+++ TEXTBLOCK
In der Schweiz, wo die Fotografen leben, sind Geschichten wie die von Bruno Lötscher aus Brienz längst kein Einzelfall mehr. Diesen Sommer hat im Kanton Wallis ein anderer Bergsturz ein ganzes Dorf ausradiert. Längst gibt es eine breite Diskussion, ob manche Alpentäler dauerhaft geräumt werden sollten – weil häufiger auftretender Starkregen und Gletscherschmelze menschliche Ansiedlung dort zu gefährlich machen. 

In Brienz hatten sie in weiser Voraussicht Jahre vor der Katastrophe oberhalb des Orts einen Geschiebesammler gebaut: ein riesiges Auffangbecken, mit Mauern aus meterdickem Beton. Fassungsvermögen: 12.000 Kubikmeter. Doch als in der Augustnacht 2024 die Wassermassen Gestein und Schlamm zu Tal trieben, war der binnen Minuten vollgelaufen. Dann drückten nochmal 50.000 Kubikmeter Geröll ungebremst ins Dorf.

Wie viele von uns wird es treffen? Das kann die Wissenschaft nicht seriös vorhersagen. Schätzungen der Vereinten Nationen zufolge könnten allein durch Küstenerosion infolge von häufigeren Stürmen und steigendem Meeresspiegel wie etwa im Senegal oder auf den Philippinen bis Mitte des Jahrhunderts 200 Millionen Menschen heimatlos werden.

Die Menschen, die das Fotografen-Paar Braschler/Fischer portraitiert hat, sie sind Vorboten der Welt jenseits von 1,5 Grad Erwärmung, auf die wir immer noch fast ungebremst zusteuern.
++++++
+++ DATENAUSZUG
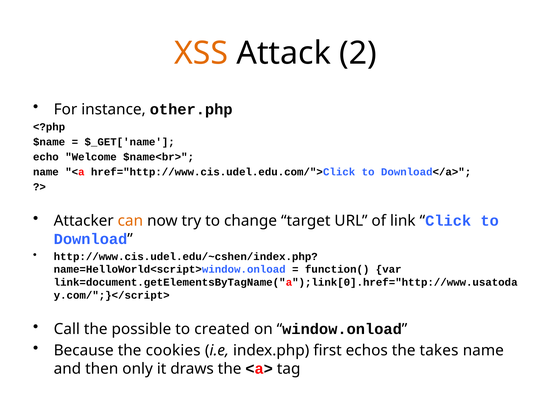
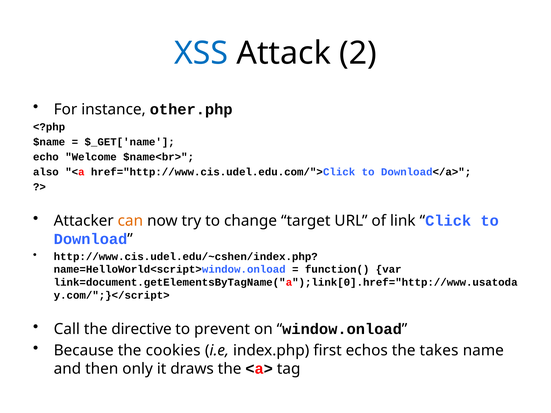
XSS colour: orange -> blue
name at (46, 172): name -> also
possible: possible -> directive
created: created -> prevent
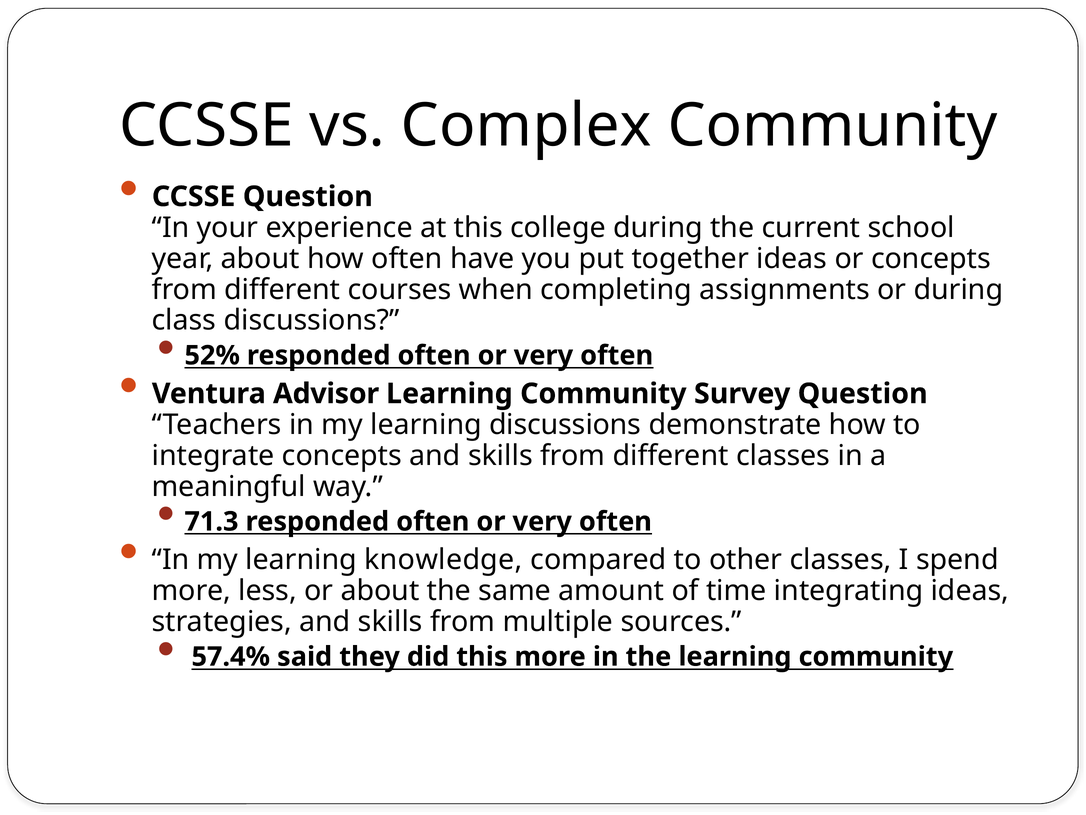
++++++
_DEINE AUFGABE_: Gib den ganzen Textblock über Bergstürze und Klimafolgen wortgetreu wieder. Die Liste spielt hierfür keine Rolle.

_ANTWORT ZUR AUFGABE_:
In der Schweiz, wo die Fotografen leben, sind Geschichten wie die von Bruno Lötscher aus Brienz längst kein Einzelfall mehr. Diesen Sommer hat im Kanton Wallis ein anderer Bergsturz ein ganzes Dorf ausradiert. Längst gibt es eine breite Diskussion, ob manche Alpentäler dauerhaft geräumt werden sollten – weil häufiger auftretender Starkregen und Gletscherschmelze menschliche Ansiedlung dort zu gefährlich machen. 

In Brienz hatten sie in weiser Voraussicht Jahre vor der Katastrophe oberhalb des Orts einen Geschiebesammler gebaut: ein riesiges Auffangbecken, mit Mauern aus meterdickem Beton. Fassungsvermögen: 12.000 Kubikmeter. Doch als in der Augustnacht 2024 die Wassermassen Gestein und Schlamm zu Tal trieben, war der binnen Minuten vollgelaufen. Dann drückten nochmal 50.000 Kubikmeter Geröll ungebremst ins Dorf.

Wie viele von uns wird es treffen? Das kann die Wissenschaft nicht seriös vorhersagen. Schätzungen der Vereinten Nationen zufolge könnten allein durch Küstenerosion infolge von häufigeren Stürmen und steigendem Meeresspiegel wie etwa im Senegal oder auf den Philippinen bis Mitte des Jahrhunderts 200 Millionen Menschen heimatlos werden.

Die Menschen, die das Fotografen-Paar Braschler/Fischer portraitiert hat, sie sind Vorboten der Welt jenseits von 1,5 Grad Erwärmung, auf die wir immer noch fast ungebremst zusteuern.